> What is needed
Take each line below that has "object" and copy it.

━━━━━ Task material

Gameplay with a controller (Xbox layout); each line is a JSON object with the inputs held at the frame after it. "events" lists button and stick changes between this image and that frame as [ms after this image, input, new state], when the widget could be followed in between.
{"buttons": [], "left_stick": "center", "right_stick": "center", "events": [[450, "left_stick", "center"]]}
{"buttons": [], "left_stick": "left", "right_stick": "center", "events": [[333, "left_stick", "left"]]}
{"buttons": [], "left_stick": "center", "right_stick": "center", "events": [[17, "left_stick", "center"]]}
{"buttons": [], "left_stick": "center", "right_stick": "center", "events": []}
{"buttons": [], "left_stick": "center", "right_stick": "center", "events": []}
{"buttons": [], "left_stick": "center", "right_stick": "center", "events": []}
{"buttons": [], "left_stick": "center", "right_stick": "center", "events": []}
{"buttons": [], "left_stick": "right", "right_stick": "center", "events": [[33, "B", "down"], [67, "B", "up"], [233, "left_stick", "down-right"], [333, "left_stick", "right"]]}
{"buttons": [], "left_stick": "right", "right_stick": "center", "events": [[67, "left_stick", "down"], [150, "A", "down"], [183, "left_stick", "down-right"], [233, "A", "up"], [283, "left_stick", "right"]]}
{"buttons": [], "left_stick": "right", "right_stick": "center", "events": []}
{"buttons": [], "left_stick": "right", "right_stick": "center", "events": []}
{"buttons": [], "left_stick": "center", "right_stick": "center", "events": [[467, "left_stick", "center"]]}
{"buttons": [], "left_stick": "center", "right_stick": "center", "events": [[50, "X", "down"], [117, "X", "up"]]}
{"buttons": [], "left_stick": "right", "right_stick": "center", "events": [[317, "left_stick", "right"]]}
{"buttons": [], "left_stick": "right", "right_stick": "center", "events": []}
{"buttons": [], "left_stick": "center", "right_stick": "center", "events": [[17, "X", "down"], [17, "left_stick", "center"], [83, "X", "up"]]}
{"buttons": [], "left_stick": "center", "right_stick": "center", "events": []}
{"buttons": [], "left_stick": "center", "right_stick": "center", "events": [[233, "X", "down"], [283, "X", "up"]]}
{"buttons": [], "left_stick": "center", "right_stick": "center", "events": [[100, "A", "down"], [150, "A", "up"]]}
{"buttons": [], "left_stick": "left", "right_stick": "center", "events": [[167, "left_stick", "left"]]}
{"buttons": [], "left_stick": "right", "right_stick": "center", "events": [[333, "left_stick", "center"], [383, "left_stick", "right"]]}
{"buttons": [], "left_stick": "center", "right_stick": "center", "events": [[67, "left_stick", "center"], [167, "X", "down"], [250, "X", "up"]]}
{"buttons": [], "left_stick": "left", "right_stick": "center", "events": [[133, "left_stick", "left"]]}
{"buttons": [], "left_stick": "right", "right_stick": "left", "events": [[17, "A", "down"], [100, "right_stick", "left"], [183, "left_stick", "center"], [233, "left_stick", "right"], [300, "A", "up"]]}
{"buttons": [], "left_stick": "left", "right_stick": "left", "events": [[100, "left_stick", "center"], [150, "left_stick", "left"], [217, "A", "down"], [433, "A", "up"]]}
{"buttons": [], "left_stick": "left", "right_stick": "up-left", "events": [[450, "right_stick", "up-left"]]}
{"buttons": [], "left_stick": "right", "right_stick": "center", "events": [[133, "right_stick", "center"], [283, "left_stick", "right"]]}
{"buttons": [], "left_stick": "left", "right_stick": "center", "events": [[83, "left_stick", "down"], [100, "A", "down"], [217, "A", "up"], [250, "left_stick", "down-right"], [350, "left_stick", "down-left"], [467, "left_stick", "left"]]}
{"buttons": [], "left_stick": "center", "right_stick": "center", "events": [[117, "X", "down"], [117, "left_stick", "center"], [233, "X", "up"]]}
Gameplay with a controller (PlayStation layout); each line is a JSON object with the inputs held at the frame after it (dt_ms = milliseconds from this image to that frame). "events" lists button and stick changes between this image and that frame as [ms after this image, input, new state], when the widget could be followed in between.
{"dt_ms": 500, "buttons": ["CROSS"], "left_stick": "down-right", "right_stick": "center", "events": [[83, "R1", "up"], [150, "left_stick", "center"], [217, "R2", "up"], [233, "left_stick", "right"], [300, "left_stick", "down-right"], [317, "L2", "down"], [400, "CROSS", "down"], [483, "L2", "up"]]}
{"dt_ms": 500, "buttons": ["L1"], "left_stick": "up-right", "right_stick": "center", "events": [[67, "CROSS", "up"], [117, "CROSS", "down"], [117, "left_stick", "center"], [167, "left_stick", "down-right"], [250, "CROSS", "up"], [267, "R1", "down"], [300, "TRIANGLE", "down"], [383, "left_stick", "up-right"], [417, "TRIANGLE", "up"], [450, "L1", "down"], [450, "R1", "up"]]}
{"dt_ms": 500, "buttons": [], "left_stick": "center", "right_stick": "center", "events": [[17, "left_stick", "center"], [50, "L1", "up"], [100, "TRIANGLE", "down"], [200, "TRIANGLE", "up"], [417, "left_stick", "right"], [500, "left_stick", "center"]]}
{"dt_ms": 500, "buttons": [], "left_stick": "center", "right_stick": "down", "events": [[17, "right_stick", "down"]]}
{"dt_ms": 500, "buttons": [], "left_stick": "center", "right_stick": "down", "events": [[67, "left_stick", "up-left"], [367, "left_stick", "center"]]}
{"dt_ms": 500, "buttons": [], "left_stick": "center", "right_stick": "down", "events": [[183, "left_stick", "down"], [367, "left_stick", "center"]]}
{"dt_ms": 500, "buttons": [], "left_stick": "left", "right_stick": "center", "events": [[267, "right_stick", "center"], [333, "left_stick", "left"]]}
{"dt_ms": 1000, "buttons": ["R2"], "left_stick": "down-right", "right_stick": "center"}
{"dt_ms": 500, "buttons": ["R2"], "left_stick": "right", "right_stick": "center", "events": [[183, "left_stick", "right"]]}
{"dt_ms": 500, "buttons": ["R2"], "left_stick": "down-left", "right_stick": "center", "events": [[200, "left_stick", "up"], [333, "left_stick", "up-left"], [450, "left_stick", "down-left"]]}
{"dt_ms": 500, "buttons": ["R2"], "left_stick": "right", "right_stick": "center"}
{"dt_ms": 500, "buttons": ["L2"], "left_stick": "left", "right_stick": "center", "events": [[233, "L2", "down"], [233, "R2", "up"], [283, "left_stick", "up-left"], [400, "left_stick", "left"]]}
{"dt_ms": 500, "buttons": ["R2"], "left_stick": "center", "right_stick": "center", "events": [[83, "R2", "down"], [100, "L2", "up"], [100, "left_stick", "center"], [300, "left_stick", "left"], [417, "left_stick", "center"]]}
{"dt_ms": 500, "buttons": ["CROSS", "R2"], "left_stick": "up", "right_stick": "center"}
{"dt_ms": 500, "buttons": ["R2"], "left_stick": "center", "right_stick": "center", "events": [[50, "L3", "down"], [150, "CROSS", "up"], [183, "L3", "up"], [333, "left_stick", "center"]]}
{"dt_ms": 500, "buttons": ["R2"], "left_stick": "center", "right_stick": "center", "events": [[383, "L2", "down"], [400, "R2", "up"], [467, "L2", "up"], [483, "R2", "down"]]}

━━━━━━━━━━

> Answer to this exercise
Gameplay with a controller (Xbox layout); each line is a JSON object with the inputs held at the frame after it. "events" lists button and stick changes between this image and that frame as [ms after this image, input, new state], when the widget could be followed in between.
Gameplay with a controller (PlayStation layout); each line is a JSON object with the inputs held at the frame after it (dt_ms = milliseconds from this image to that frame). "events" lists button and stick changes between this image and that frame as [ms after this image, input, new state], when the widget could be followed in between.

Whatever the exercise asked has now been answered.